## ABOUT THIS EXERCISE:
Leaving the pictures aside, restate all of the data exactly.

## SUPPLIED DATA:
—————

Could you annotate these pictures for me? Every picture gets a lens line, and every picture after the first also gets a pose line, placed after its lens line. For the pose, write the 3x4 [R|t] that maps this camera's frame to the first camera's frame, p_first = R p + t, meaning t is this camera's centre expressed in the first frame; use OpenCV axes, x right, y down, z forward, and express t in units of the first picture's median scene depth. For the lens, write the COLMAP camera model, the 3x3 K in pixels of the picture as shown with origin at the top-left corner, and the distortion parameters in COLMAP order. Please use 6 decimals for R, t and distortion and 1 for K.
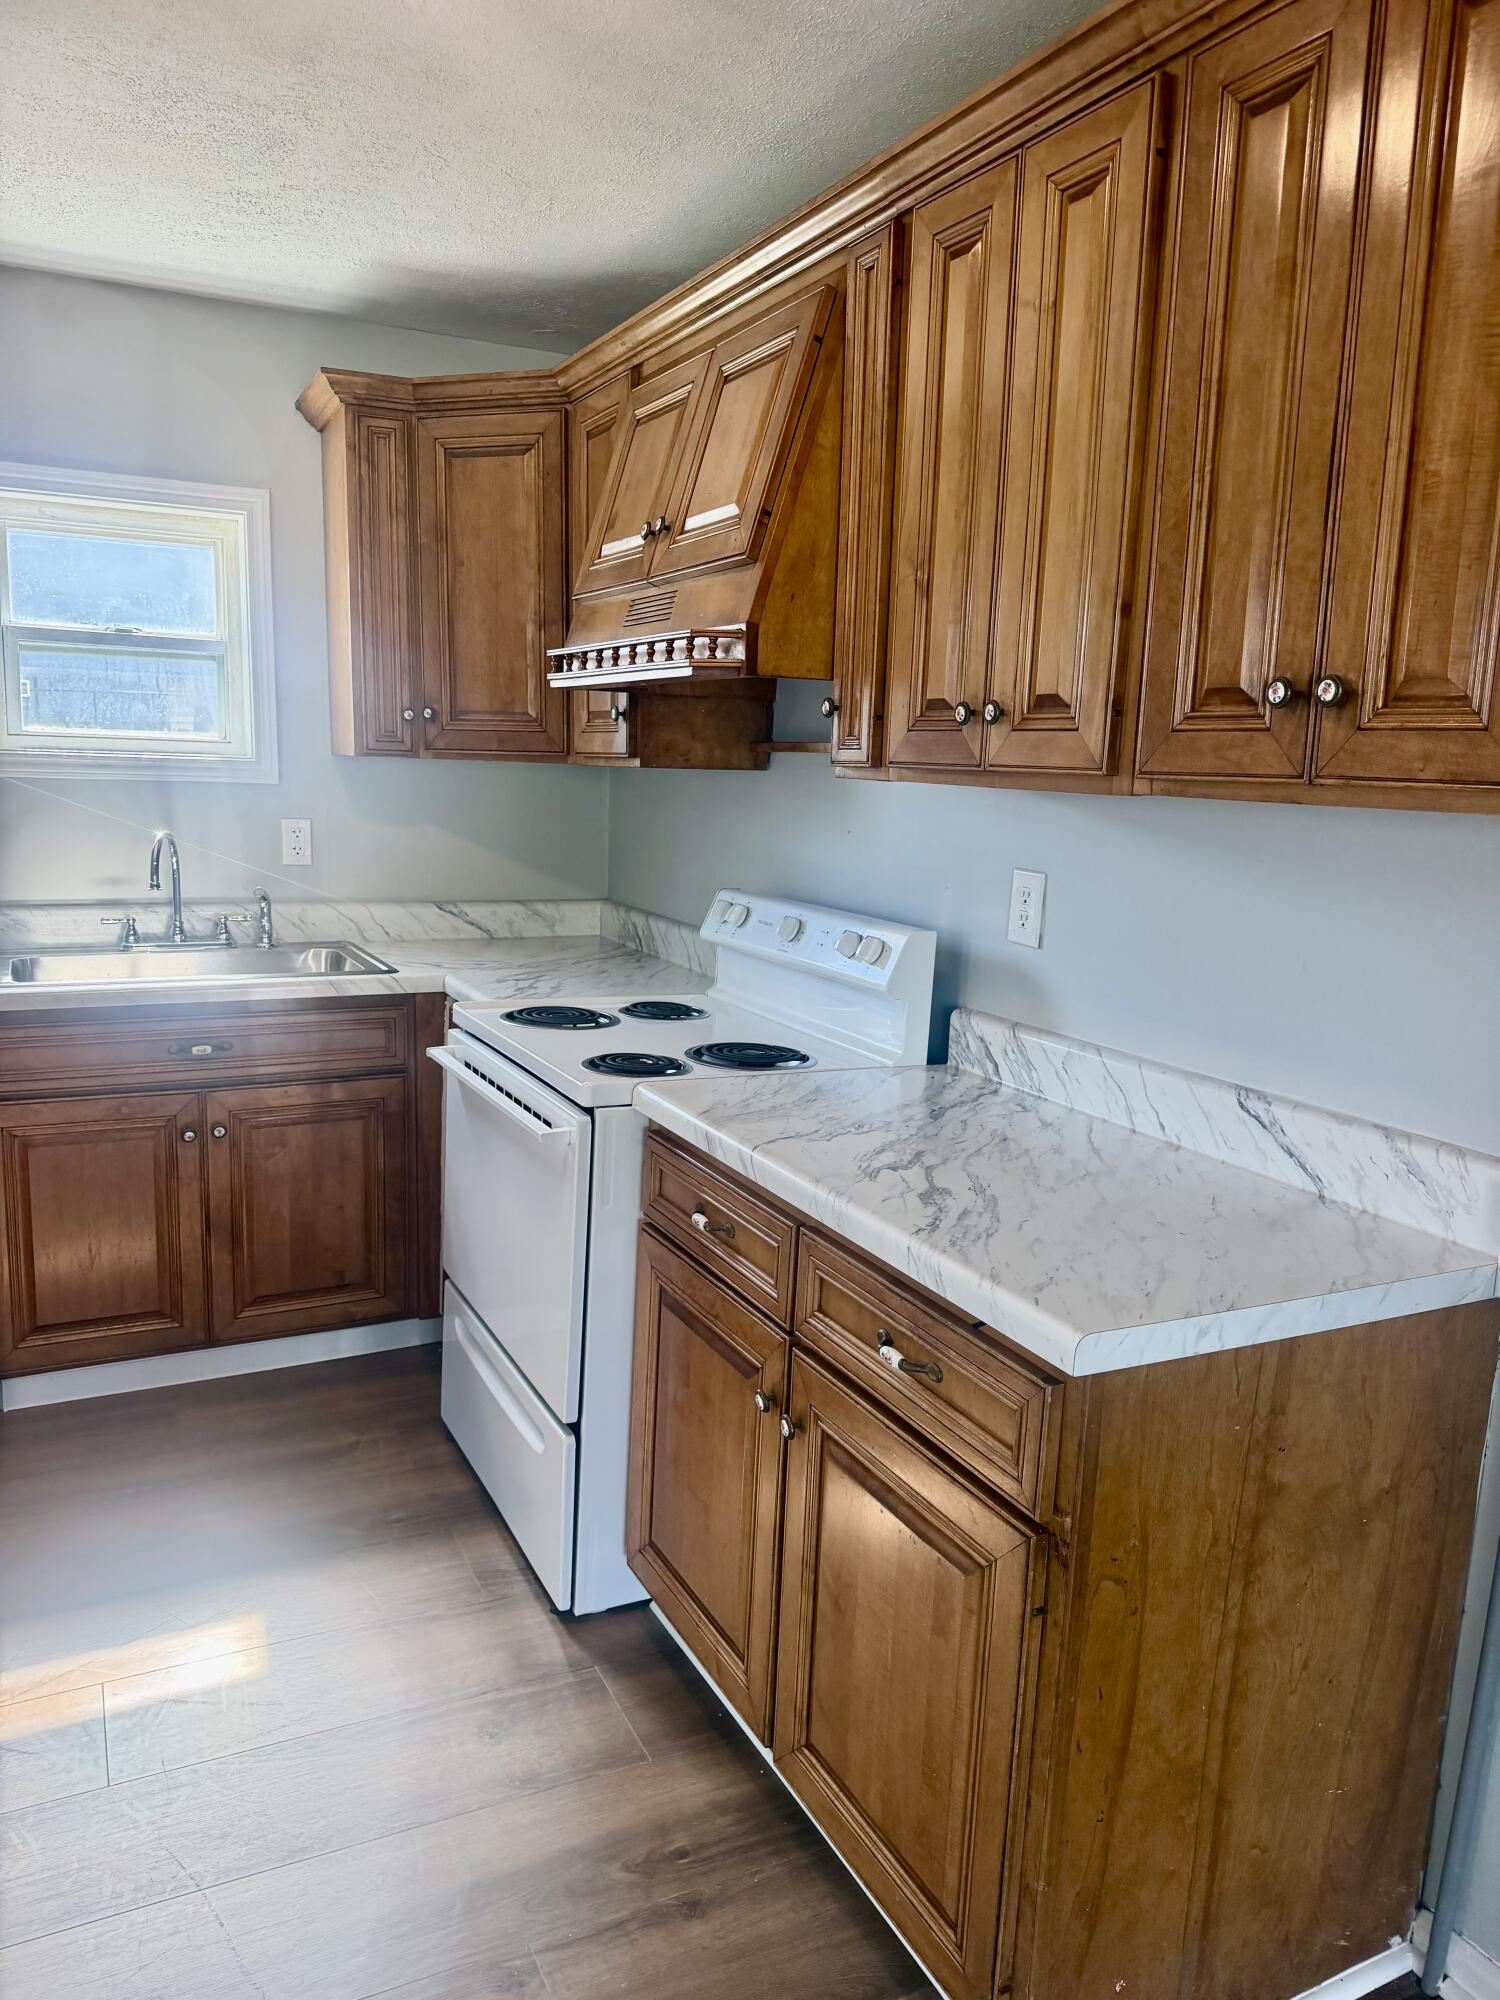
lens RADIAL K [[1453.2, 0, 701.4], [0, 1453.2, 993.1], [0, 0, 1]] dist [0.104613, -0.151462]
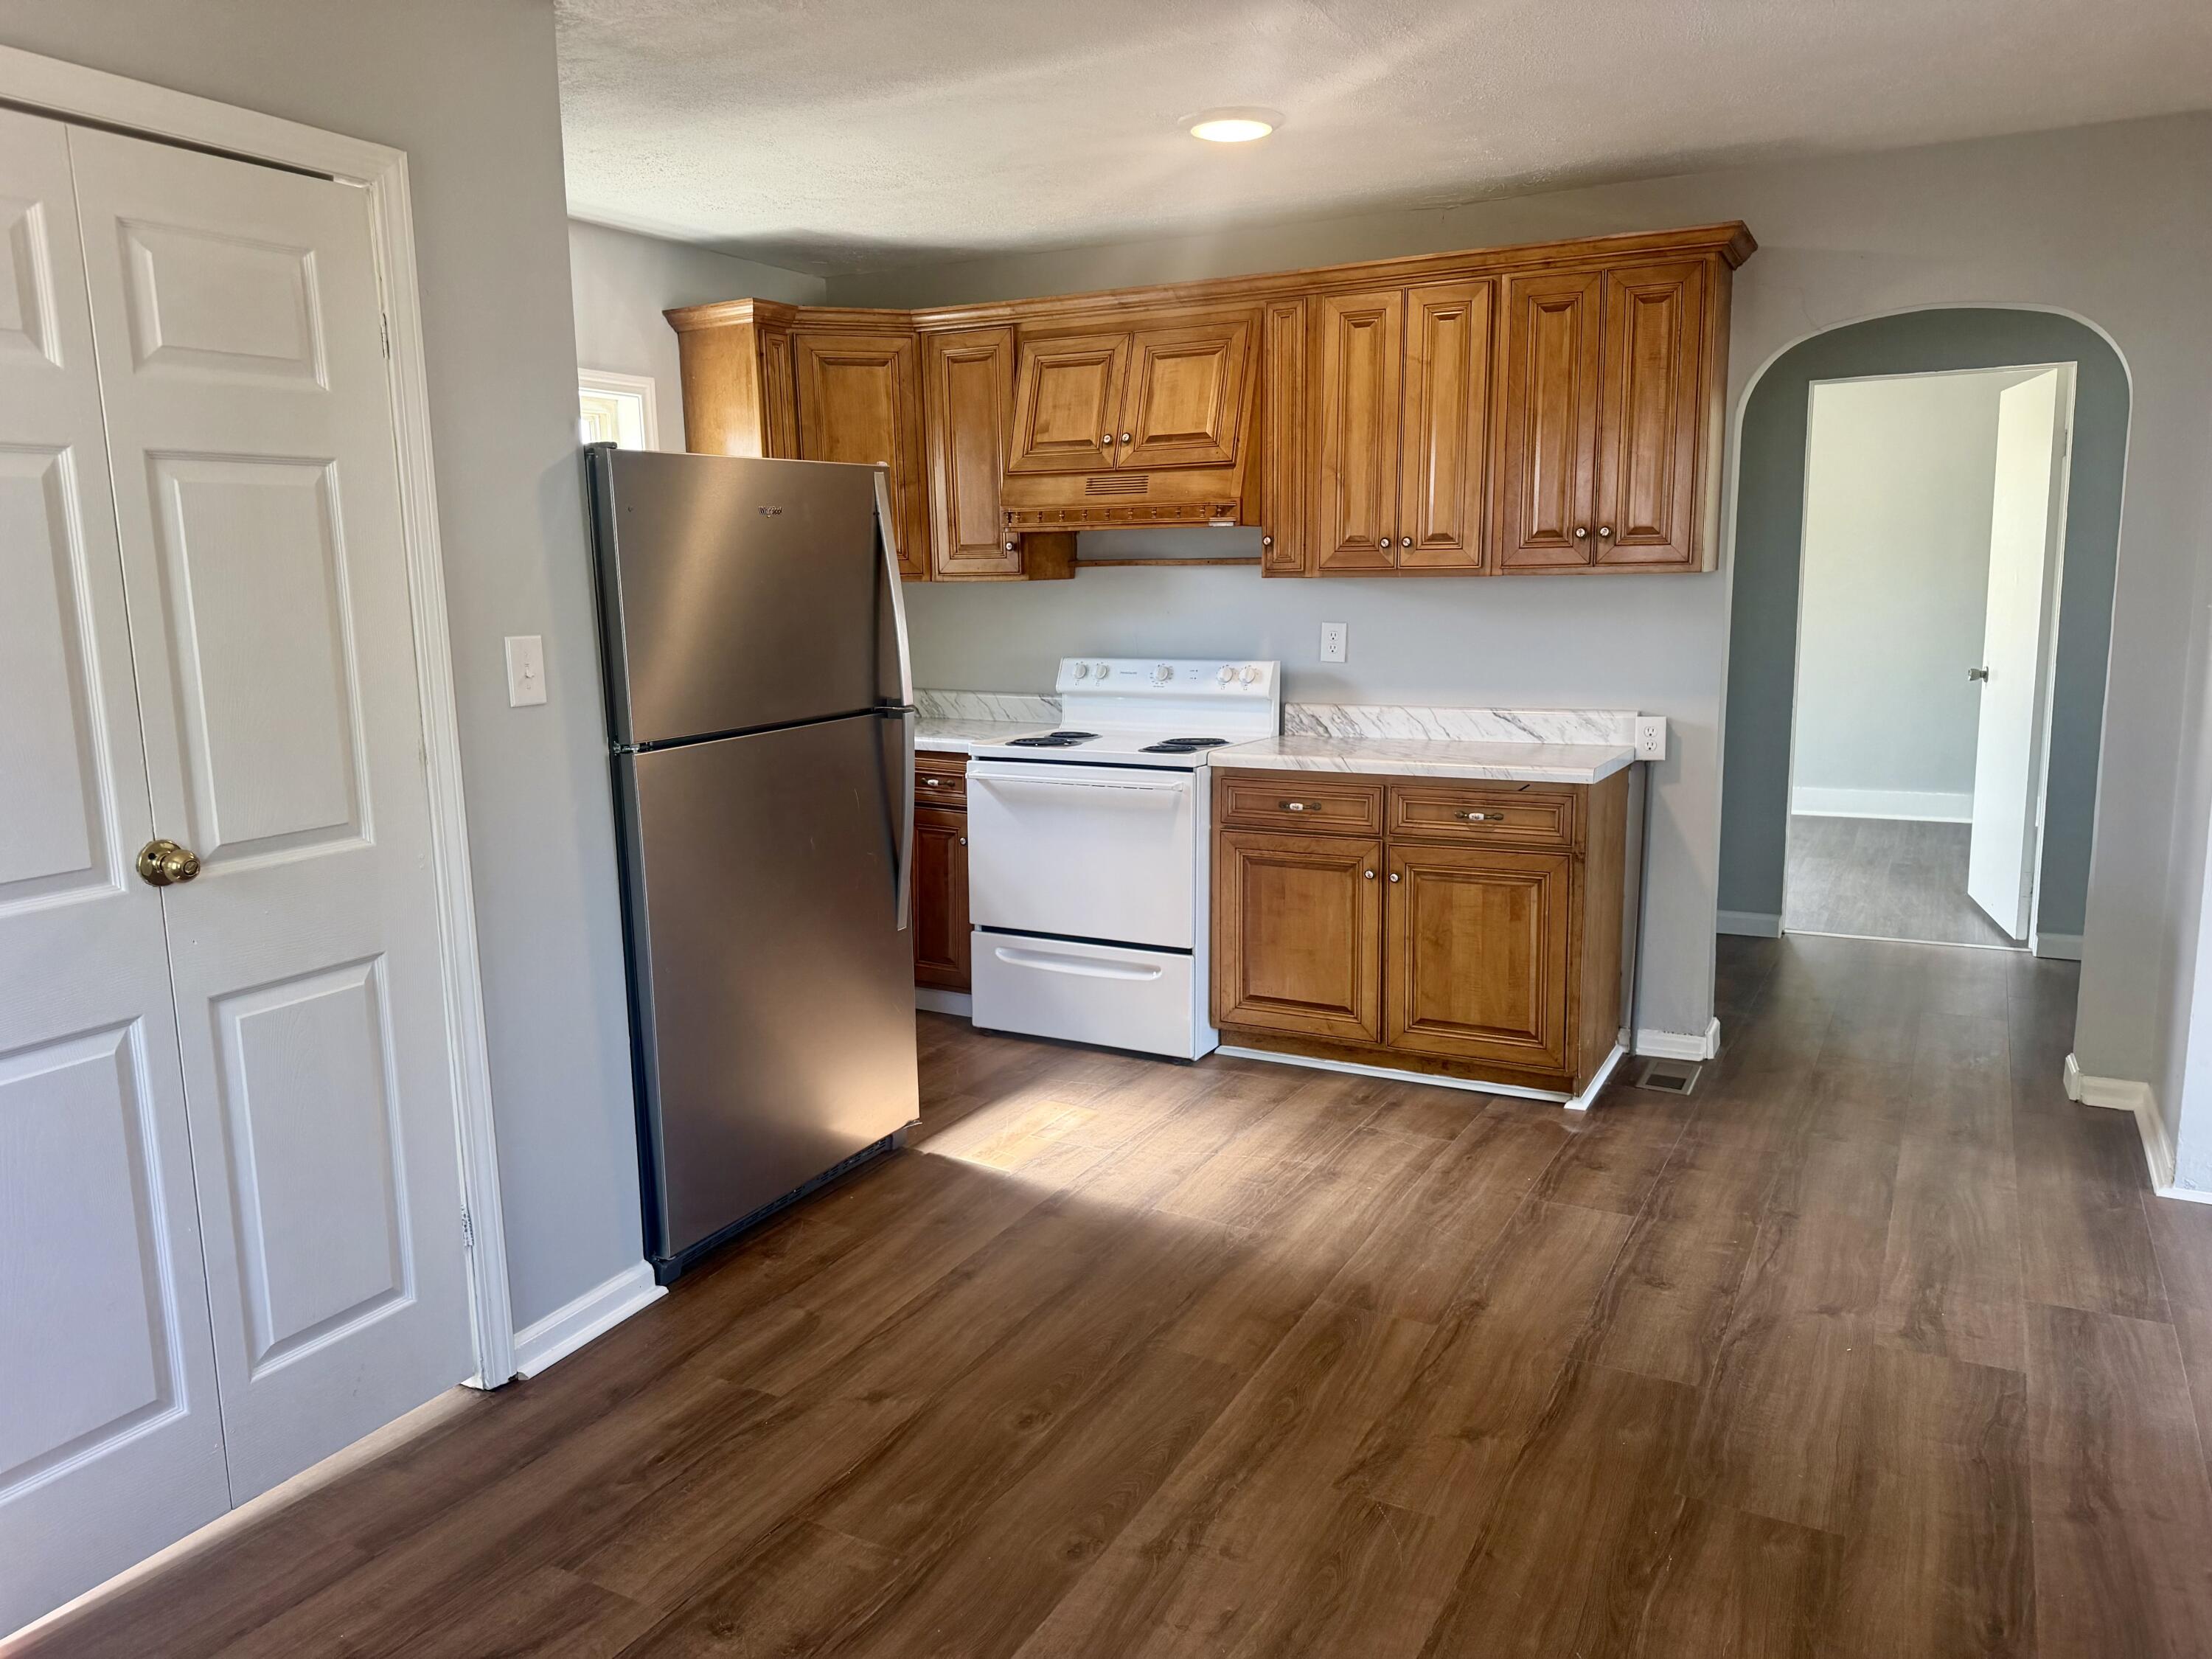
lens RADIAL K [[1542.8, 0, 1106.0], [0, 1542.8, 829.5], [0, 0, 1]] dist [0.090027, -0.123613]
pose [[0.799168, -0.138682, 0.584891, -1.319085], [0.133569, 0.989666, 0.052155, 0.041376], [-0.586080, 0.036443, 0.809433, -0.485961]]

—————

## WRITTEN SOLUTION:
Could you annotate these pictures for me? Every picture gets a lens line, and every picture after the first also gets a pose line, placed after its lens line. For the pose, write the 3x4 [R|t] that maps this camera's frame to the first camera's frame, p_first = R p + t, meaning t is this camera's centre expressed in the first frame; use OpenCV axes, x right, y down, z forward, and express t in units of the first picture's median scene depth. For the lens, write the COLMAP camera model, the 3x3 K in pixels of the picture as shown with origin at the top-left corner, and the distortion parameters in COLMAP order. Please use 6 decimals for R, t and distortion and 1 for K.
lens RADIAL K [[1453.2, 0, 701.4], [0, 1453.2, 993.1], [0, 0, 1]] dist [0.104613, -0.151462]
lens RADIAL K [[1542.8, 0, 1106.0], [0, 1542.8, 829.5], [0, 0, 1]] dist [0.090027, -0.123613]
pose [[0.799168, -0.138682, 0.584891, -1.319085], [0.133569, 0.989666, 0.052155, 0.041376], [-0.586080, 0.036443, 0.809433, -0.485961]]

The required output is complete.